Work instructions
Beneath this instruction is a block of data; output from it exactly the lines that run from the one containing "Koperasi Merah Putih Jadi" through the one containing "ВоГУ получила поддержку РФС", inclusive.

Source records
((

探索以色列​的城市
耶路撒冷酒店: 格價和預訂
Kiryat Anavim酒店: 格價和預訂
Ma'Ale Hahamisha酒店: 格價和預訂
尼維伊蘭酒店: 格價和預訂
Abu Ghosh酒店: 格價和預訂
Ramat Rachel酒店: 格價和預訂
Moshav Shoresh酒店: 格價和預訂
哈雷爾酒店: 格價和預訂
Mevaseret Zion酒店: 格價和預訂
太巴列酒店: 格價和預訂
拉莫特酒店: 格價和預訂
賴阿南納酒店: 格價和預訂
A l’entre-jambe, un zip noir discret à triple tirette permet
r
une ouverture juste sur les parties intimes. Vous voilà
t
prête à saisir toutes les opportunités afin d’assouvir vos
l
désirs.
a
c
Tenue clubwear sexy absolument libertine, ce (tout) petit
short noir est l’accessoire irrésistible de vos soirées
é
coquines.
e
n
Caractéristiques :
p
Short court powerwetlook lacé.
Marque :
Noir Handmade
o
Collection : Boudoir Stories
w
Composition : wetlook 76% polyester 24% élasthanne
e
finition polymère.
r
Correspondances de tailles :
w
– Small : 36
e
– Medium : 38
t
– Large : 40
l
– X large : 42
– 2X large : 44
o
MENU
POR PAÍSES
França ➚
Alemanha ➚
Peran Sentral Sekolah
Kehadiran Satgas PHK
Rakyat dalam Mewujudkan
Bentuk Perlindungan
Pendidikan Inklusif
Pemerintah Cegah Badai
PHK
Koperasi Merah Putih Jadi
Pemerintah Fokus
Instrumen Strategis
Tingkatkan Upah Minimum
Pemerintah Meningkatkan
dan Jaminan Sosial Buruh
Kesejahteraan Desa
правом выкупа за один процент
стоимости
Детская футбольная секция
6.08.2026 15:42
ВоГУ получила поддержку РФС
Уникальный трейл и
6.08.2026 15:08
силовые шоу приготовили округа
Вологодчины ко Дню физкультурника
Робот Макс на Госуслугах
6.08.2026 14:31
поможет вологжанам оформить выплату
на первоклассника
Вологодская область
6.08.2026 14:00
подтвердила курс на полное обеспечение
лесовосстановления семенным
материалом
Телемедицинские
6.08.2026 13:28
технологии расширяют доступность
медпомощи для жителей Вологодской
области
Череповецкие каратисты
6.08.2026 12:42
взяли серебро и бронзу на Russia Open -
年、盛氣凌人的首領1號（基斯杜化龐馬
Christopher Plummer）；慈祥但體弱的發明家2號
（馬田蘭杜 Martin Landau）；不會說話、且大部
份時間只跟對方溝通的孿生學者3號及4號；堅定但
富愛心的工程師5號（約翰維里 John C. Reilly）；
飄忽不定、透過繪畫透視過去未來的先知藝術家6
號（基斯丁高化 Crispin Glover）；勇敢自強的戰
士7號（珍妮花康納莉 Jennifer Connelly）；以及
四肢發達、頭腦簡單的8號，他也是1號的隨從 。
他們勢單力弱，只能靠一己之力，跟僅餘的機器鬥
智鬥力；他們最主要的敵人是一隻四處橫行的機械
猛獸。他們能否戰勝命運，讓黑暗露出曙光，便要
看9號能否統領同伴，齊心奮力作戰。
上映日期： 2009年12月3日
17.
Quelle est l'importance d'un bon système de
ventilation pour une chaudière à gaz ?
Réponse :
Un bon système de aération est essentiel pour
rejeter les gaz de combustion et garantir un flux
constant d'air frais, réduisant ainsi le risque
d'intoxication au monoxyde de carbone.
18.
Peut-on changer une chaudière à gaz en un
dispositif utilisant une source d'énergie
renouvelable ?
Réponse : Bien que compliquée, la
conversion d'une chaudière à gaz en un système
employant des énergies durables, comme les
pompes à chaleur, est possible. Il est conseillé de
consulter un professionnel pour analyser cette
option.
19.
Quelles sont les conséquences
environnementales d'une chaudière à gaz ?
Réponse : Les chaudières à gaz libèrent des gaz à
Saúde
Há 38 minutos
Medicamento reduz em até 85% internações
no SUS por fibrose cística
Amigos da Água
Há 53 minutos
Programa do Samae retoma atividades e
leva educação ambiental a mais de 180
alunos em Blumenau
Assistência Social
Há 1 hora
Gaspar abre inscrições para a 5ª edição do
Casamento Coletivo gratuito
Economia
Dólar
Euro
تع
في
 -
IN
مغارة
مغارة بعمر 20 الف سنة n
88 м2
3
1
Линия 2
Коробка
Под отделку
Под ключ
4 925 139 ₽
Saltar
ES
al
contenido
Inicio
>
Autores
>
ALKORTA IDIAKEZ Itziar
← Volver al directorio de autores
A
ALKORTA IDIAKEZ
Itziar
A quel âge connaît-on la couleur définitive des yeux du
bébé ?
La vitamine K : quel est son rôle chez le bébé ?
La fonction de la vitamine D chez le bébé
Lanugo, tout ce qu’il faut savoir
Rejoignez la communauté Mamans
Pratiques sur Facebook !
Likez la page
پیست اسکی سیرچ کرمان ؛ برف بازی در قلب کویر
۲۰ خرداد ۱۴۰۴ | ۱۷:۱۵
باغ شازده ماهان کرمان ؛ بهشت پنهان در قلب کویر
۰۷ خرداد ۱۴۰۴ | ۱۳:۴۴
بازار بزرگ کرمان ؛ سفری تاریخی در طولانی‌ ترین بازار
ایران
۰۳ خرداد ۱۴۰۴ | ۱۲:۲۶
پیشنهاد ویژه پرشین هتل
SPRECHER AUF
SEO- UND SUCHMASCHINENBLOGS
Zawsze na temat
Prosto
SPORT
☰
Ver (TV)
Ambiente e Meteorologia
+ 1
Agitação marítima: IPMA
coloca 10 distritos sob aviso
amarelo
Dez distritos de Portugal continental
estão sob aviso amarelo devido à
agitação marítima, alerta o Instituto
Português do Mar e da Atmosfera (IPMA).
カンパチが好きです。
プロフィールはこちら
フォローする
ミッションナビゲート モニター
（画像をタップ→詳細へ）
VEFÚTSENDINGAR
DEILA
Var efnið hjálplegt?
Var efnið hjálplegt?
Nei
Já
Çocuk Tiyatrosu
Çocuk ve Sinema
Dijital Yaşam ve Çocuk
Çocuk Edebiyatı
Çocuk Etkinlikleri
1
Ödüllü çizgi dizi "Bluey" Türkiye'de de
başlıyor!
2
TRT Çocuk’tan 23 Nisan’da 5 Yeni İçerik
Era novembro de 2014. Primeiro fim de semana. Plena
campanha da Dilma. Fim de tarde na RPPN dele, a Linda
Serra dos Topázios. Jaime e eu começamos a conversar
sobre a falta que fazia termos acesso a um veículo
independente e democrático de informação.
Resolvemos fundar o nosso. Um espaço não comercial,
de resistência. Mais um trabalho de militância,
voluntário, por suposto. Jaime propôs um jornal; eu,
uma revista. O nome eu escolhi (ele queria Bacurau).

))

Solution below
Koperasi Merah Putih Jadi
Pemerintah Fokus
Instrumen Strategis
Tingkatkan Upah Minimum
Pemerintah Meningkatkan
dan Jaminan Sosial Buruh
Kesejahteraan Desa
правом выкупа за один процент
стоимости
Детская футбольная секция
6.08.2026 15:42
ВоГУ получила поддержку РФС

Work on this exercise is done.